Records shown -
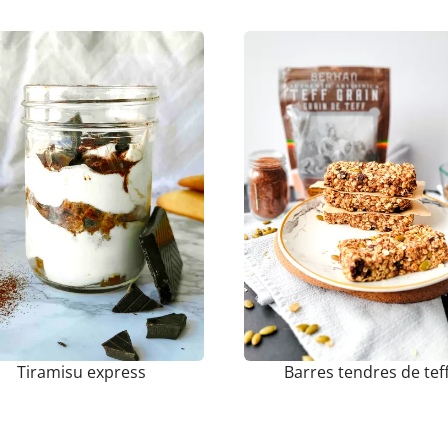
Tiramisu express
Barres tendres de tef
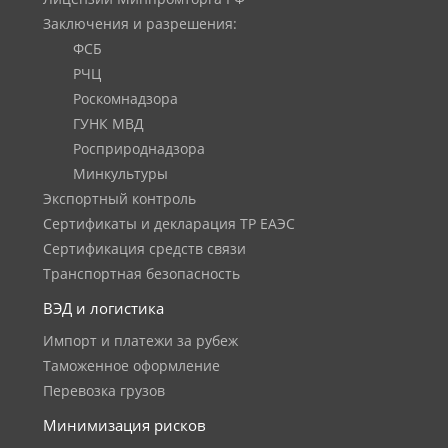
Заключения и разрешения:
ФСБ
РЧЦ
Роскомнадзора
ГУНК МВД
Росприроднадзора
Минкультуры
Экспортный контроль
Сертификаты и декларация ТР ЕАЭС
Сертификация средств связи
Транспортная безопасность
ВЭД и логистика
Импорт и платежи за рубеж
Таможенное оформление
Перевозка грузов
Минимизация рисков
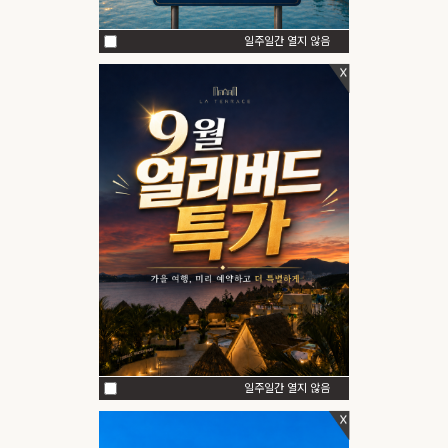
LOCATION
일주일간 열지 않음
OFFERS
패키지
|
|
기업제휴
여행온여수
렌트카 예약
이벤트
객실&패키지 예약
객실 예약
패키지 예약
단체/연회/세미나
렌터카 예약
썸머랜드 구매
일주일간 열지 않음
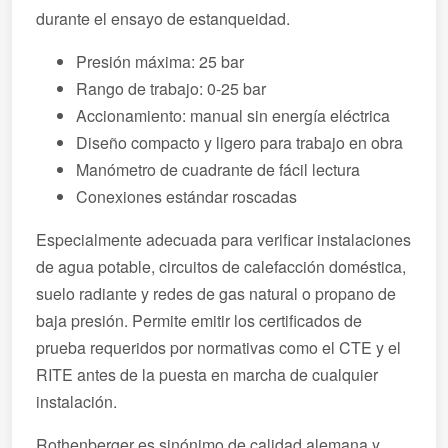
durante el ensayo de estanqueidad.
Presión máxima: 25 bar
Rango de trabajo: 0-25 bar
Accionamiento: manual sin energía eléctrica
Diseño compacto y ligero para trabajo en obra
Manómetro de cuadrante de fácil lectura
Conexiones estándar roscadas
Especialmente adecuada para verificar instalaciones
de agua potable, circuitos de calefacción doméstica,
suelo radiante y redes de gas natural o propano de
baja presión. Permite emitir los certificados de
prueba requeridos por normativas como el CTE y el
RITE antes de la puesta en marcha de cualquier
instalación.
Rothenberger es sinónimo de calidad alemana y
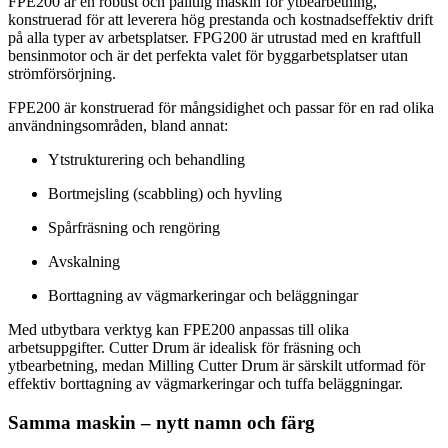
FPE200 är en robust och pålitlig maskin för ytbearbetning,
konstruerad för att leverera hög prestanda och kostnadseffektiv drift
på alla typer av arbetsplatser. FPG200 är utrustad med en kraftfull
bensinmotor och är det perfekta valet för byggarbetsplatser utan
strömförsörjning.
FPE200 är konstruerad för mångsidighet och passar för en rad olika
användningsområden, bland annat:
Ytstrukturering och behandling
Bortmejsling (scabbling) och hyvling
Spårfräsning och rengöring
Avskalning
Borttagning av vägmarkeringar och beläggningar
Med utbytbara verktyg kan FPE200 anpassas till olika
arbetsuppgifter. Cutter Drum är idealisk för fräsning och
ytbearbetning, medan Milling Cutter Drum är särskilt utformad för
effektiv borttagning av vägmarkeringar och tuffa beläggningar.
Samma maskin – nytt namn och färg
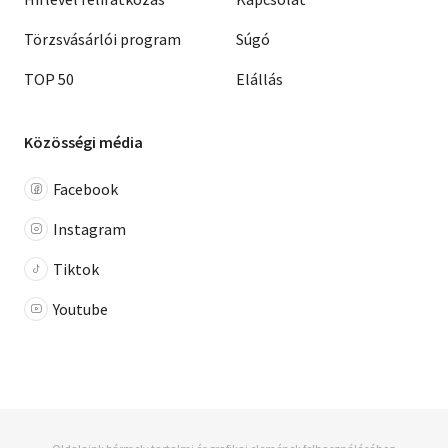
Törzsvásárlói program
Súgó
TOP 50
Elállás
Közösségi média
Facebook
Instagram
Tiktok
Youtube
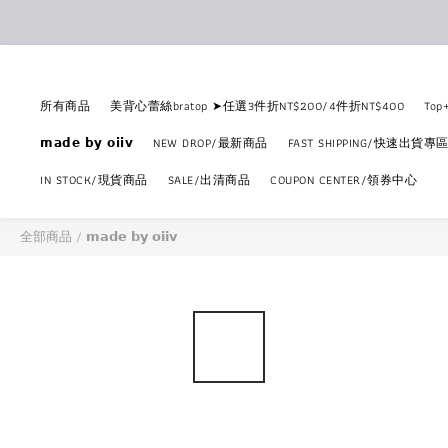
所有商品
美背心蕾絲bratop ➤任選3件折NT$200/4件折NT$400
To
𝗺𝗮𝗱𝗲 𝗯𝘆 𝗼𝗶𝗶𝘃
NEW DROP/最新商品
FAST SHIPPING/快速出貨專
IN STOCK/現貨商品
SALE/出清商品
COUPON CENTER/領券中心
全部商品
/
𝗺𝗮𝗱𝗲 𝗯𝘆 𝗼𝗶𝗶𝘃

The problem - Transcribe the whole listing exactly but exclude images.

Result -
Tiramisu express
Barres tendres de tef
Заключения и разрешения:
ФСБ
РЧЦ
Роскомнадзора
ГУНК МВД
Росприроднадзора
Минкультуры
Экспортный контроль
Сертификаты и декларация ТР ЕАЭС
Сертификация средств связи
Транспортная безопасность
ВЭД и логистика
Импорт и платежи за рубеж
Таможенное оформление
Перевозка грузов
Минимизация рисков
LOCATION
일주일간 열지 않음
OFFERS
패키지
|
|
기업제휴
여행온여수
렌트카 예약
이벤트
객실&패키지 예약
객실 예약
패키지 예약
단체/연회/세미나
렌터카 예약
썸머랜드 구매
일주일간 열지 않음
durante el ensayo de estanqueidad.
Presión máxima: 25 bar
Rango de trabajo: 0-25 bar
Accionamiento: manual sin energía eléctrica
Diseño compacto y ligero para trabajo en obra
Manómetro de cuadrante de fácil lectura
Conexiones estándar roscadas
Especialmente adecuada para verificar instalaciones
de agua potable, circuitos de calefacción doméstica,
suelo radiante y redes de gas natural o propano de
baja presión. Permite emitir los certificados de
prueba requeridos por normativas como el CTE y el
RITE antes de la puesta en marcha de cualquier
instalación.
Rothenberger es sinónimo de calidad alemana y
FPE200 är en robust och pålitlig maskin för ytbearbetning,
konstruerad för att leverera hög prestanda och kostnadseffektiv drift
på alla typer av arbetsplatser. FPG200 är utrustad med en kraftfull
bensinmotor och är det perfekta valet för byggarbetsplatser utan
strömförsörjning.
FPE200 är konstruerad för mångsidighet och passar för en rad olika
användningsområden, bland annat:
Ytstrukturering och behandling
Bortmejsling (scabbling) och hyvling
Spårfräsning och rengöring
Avskalning
Borttagning av vägmarkeringar och beläggningar
Med utbytbara verktyg kan FPE200 anpassas till olika
arbetsuppgifter. Cutter Drum är idealisk för fräsning och
ytbearbetning, medan Milling Cutter Drum är särskilt utformad för
effektiv borttagning av vägmarkeringar och tuffa beläggningar.
Samma maskin – nytt namn och färg
Törzsvásárlói program
Súgó
TOP 50
Elállás
Közösségi média
Facebook
Instagram
Tiktok
Youtube
所有商品
美背心蕾絲bratop ➤任選3件折NT$200/4件折NT$400
To
𝗺𝗮𝗱𝗲 𝗯𝘆 𝗼𝗶𝗶𝘃
NEW DROP/最新商品
FAST SHIPPING/快速出貨專
IN STOCK/現貨商品
SALE/出清商品
COUPON CENTER/領券中心
全部商品
/
𝗺𝗮𝗱𝗲 𝗯𝘆 𝗼𝗶𝗶𝘃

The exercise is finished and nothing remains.